The truth is that speaking about cancer is a difficult task; it can be emotionally draining and in some cultures, even a taboo subject. But, having an open dialogue about cancer can help to alleviate any fears and importantly, break the cycle of misinformation.
Myth 2: There are no signs or symptoms of cancer.
Actually, for many types of cancers there are distinct signs and symptoms! It is important to be aware of and to recognize these symptoms to assure early detection and appropriate care.
Myth 3: There is nothing I can do about cancer.
By incorporating healthy lifestyle changes, it is actually easy to reduce exposure to certain risk factors for cancer. Using sunscreen, exercising regularly, and not smoking are great examples.
Myth 4: I don’t have the right to cancer care.
Everyone has the right to obtain preventative care and quality treatment! Currently, many programs exist to help those who cannot access such services. The Connecticut Breast and Cervical Cancer Program, along with the Connecticut Colorectal Cancer Screening Program, are perfect examples of local outreach initiatives.
Let’s begin our own discussion by debunking some myths about colorectal, cervical, and breast cancer.
Myth: Colorectal cancer can’t be prevented.

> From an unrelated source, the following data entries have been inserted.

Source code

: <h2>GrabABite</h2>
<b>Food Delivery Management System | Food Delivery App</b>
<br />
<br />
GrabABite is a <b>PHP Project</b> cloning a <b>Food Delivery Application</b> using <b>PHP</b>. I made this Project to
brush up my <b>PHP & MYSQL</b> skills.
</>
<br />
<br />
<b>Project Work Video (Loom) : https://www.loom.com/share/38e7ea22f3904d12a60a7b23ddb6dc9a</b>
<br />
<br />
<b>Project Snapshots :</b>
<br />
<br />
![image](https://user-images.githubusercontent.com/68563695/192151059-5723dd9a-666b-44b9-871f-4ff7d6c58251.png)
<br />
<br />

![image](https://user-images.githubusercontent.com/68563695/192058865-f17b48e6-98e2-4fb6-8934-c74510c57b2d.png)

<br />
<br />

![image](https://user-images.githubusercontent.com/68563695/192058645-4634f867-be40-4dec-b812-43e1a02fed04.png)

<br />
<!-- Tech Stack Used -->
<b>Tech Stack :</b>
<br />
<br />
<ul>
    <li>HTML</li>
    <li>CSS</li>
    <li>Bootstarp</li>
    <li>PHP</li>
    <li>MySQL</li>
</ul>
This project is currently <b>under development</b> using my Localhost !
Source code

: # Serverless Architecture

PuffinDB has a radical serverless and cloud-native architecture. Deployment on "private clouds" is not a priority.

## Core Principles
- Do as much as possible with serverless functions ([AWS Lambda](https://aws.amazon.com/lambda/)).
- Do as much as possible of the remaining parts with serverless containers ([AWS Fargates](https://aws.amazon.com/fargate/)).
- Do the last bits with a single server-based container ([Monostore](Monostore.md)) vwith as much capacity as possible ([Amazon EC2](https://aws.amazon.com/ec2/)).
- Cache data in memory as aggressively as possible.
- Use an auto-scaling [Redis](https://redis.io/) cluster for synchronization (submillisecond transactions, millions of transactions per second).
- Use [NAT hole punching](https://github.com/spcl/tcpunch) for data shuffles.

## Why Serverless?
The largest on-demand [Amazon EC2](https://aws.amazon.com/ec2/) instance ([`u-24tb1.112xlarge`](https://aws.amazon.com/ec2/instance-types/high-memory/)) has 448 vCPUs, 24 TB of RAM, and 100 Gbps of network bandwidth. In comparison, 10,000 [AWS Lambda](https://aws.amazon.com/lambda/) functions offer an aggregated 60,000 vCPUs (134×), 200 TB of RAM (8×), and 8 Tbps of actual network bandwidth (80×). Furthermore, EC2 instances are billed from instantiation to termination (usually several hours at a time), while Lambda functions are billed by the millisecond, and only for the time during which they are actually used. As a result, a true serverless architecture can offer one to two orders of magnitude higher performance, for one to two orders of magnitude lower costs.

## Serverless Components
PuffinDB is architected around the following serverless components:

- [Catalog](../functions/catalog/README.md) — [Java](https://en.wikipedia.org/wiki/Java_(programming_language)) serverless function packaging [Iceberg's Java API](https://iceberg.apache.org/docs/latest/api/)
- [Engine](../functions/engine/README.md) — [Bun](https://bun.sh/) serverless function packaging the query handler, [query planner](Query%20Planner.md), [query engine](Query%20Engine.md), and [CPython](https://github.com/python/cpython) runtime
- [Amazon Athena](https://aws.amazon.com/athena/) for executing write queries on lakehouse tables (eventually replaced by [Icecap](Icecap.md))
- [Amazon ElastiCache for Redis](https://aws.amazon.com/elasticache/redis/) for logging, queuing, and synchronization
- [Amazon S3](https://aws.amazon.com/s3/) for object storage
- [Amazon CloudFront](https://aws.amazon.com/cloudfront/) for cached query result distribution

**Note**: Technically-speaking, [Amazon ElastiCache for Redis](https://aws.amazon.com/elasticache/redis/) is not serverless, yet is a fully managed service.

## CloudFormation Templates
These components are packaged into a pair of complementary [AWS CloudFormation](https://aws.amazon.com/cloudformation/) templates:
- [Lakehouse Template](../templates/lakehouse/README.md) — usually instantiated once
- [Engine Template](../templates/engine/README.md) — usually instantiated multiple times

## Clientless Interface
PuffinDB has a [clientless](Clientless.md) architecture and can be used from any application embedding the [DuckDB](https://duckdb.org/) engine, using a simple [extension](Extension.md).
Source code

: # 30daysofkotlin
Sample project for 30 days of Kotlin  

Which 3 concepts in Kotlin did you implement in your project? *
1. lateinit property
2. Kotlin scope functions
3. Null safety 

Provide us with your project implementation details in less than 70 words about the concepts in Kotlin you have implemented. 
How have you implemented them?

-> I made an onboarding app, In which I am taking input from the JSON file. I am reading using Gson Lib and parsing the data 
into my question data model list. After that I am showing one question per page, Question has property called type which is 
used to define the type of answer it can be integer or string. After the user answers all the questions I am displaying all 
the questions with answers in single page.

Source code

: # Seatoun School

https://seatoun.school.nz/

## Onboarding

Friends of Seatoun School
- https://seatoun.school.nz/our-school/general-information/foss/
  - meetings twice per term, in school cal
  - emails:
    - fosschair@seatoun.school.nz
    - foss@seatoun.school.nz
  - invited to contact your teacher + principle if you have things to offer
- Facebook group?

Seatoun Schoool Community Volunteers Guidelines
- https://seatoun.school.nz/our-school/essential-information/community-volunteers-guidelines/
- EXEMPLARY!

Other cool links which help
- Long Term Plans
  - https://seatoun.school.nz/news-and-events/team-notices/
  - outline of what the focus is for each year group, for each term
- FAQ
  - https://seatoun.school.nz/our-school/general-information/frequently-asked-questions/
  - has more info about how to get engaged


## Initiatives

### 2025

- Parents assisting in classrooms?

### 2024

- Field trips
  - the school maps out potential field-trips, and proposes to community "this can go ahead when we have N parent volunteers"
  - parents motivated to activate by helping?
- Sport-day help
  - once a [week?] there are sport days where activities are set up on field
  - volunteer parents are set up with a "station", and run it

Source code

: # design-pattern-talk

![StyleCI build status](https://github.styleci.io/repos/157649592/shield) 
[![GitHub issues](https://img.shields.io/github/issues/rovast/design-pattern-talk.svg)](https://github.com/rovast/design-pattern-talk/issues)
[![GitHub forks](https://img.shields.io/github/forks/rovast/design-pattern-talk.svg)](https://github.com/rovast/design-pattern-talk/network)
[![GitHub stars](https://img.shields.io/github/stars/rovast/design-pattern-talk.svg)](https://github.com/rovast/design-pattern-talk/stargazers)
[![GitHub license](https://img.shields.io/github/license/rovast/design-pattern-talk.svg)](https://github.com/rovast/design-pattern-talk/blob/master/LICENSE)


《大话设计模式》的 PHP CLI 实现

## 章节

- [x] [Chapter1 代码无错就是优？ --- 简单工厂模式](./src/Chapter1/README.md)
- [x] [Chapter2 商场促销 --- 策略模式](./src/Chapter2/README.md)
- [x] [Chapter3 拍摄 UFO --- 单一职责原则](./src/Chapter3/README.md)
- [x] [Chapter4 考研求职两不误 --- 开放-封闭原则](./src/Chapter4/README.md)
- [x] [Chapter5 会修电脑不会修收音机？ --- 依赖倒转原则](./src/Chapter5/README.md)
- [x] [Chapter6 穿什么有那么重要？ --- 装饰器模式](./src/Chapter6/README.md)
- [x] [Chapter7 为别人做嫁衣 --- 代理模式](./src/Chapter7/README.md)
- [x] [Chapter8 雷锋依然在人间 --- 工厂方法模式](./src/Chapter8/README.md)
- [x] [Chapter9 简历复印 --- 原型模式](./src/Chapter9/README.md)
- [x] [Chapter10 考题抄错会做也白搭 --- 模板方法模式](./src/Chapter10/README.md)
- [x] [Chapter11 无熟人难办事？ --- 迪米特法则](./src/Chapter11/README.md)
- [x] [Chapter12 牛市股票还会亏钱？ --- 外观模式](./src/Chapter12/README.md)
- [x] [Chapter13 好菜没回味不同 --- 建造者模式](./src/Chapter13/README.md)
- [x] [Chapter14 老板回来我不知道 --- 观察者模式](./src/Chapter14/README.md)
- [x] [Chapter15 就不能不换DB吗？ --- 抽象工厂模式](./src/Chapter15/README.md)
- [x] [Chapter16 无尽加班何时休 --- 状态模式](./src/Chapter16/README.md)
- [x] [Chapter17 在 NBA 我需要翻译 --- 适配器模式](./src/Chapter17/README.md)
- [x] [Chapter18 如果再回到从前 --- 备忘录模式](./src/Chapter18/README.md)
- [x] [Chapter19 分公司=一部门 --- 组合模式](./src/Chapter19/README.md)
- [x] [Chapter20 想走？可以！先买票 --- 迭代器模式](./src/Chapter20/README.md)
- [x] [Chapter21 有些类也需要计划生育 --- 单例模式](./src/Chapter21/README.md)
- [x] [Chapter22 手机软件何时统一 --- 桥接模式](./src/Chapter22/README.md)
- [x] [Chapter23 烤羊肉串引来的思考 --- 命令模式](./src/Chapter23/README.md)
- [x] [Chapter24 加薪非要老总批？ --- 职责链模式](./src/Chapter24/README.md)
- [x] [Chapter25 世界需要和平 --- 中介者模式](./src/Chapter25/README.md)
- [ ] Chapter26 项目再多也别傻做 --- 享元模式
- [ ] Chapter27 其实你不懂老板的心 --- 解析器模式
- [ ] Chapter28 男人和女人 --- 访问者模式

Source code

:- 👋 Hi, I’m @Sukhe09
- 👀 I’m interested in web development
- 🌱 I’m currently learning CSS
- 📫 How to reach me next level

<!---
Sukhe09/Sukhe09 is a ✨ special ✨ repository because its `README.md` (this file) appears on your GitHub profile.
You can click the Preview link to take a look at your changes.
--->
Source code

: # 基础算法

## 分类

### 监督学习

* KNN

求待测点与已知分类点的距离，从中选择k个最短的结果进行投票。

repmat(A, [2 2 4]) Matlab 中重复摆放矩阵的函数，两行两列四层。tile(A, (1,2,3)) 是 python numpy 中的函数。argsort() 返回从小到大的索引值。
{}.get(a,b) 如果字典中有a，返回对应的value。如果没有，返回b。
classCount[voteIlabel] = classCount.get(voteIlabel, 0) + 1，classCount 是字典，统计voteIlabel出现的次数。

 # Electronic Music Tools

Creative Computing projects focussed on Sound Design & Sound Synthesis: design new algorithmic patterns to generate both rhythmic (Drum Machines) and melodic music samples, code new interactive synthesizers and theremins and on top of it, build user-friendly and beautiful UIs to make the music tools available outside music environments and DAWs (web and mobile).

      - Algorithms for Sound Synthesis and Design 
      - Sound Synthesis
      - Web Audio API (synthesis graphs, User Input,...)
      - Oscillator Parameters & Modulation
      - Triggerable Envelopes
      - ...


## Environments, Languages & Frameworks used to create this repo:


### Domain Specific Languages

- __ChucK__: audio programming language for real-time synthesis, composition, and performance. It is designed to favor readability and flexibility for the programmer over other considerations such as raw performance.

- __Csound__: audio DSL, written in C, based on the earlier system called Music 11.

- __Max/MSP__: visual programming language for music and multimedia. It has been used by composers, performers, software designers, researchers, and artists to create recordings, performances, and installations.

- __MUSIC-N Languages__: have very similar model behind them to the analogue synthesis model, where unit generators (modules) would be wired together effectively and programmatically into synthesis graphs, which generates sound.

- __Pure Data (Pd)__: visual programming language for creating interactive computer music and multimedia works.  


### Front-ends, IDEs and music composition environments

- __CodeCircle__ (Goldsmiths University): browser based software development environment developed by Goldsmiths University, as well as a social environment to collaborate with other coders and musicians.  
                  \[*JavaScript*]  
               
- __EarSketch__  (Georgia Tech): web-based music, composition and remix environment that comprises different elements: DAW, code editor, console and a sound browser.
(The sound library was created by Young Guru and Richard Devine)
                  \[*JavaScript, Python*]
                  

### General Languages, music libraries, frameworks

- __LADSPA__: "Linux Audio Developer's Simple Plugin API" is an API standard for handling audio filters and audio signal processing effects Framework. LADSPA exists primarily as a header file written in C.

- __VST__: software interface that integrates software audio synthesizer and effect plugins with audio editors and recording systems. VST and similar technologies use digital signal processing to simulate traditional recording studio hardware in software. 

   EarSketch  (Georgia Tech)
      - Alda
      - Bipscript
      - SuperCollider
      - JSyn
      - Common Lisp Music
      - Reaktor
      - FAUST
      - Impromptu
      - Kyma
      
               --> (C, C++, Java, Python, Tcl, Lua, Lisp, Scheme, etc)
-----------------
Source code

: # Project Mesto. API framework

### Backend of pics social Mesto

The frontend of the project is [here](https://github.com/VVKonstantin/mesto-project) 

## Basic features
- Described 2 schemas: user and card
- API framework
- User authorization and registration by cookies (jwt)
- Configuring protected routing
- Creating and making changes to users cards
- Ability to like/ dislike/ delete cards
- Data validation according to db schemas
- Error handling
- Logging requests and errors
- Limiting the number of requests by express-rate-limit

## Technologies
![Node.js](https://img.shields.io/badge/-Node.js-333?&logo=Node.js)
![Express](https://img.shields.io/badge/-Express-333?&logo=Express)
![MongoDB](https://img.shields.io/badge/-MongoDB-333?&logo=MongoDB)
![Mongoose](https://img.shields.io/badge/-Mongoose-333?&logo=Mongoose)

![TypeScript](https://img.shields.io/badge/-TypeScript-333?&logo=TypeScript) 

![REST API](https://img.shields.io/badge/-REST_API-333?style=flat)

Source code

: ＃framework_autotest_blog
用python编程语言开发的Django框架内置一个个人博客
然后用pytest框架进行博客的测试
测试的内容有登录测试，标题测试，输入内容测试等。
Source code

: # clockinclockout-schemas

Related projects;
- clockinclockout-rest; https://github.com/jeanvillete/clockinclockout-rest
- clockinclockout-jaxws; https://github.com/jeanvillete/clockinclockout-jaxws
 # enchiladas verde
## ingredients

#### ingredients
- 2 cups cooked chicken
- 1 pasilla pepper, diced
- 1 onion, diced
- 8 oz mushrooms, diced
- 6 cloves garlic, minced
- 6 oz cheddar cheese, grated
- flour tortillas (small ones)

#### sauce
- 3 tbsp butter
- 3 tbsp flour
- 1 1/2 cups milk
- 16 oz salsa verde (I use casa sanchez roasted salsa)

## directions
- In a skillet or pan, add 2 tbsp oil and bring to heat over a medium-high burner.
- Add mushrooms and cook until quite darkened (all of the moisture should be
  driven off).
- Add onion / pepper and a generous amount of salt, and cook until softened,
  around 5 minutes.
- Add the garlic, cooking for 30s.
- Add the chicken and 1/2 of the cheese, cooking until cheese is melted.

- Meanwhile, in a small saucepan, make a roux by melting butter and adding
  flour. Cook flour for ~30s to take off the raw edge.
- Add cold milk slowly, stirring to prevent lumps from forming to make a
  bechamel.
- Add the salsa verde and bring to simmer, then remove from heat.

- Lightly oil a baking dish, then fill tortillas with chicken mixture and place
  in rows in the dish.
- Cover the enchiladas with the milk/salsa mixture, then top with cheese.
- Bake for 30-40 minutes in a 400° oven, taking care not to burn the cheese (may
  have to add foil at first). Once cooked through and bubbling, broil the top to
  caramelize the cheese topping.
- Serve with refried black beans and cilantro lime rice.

Truth: The good news is that in many cases, colorectal cancer can be prevented! In the majority of cases, colorectal cancer begins with a small growth. If the growth is found early it can be removed. A colonoscopy is an example of a test that can find these growths.
Myth: If I have Human Papillomavirus (HPV), I will get cervical cancer.
Truth: Most women will be exposed to the virus at some point, but having HPV does NOT mean that you have cervical cancer, or will definitely get cervical cancer. In fact, the body clears many HPV infections on its own. In some cases, the HPV infection does not go away and can cause cell changes. A regular Pap test, which can detect these changes, is a great preventative method. When caught early, cervical cancer can be treated.
Myth: Men cannot get breast cancer.
Truth: Although breast cancer in men is a rare occurrence, it can happen. In the United States, approximately 1% of all breast cancer cases occur in men.
Although World Cancer Day was on February 4th, 2014 you can still join the social media movement by tweeting what you have learned with the hashtags #debunkcancermyths and #worldcancerday at the Union for International Global Cancer Control (@UICC).
Interested in other ways to get involved? Sign the World Cancer Declaration here. The World Cancer Declaration seeks to reduce cancer-related deaths, improve survival rates, and quality of life.
So, what have you learned today? I learned that raising awareness about cancer prevention is a great first step to improving cancer outcomes.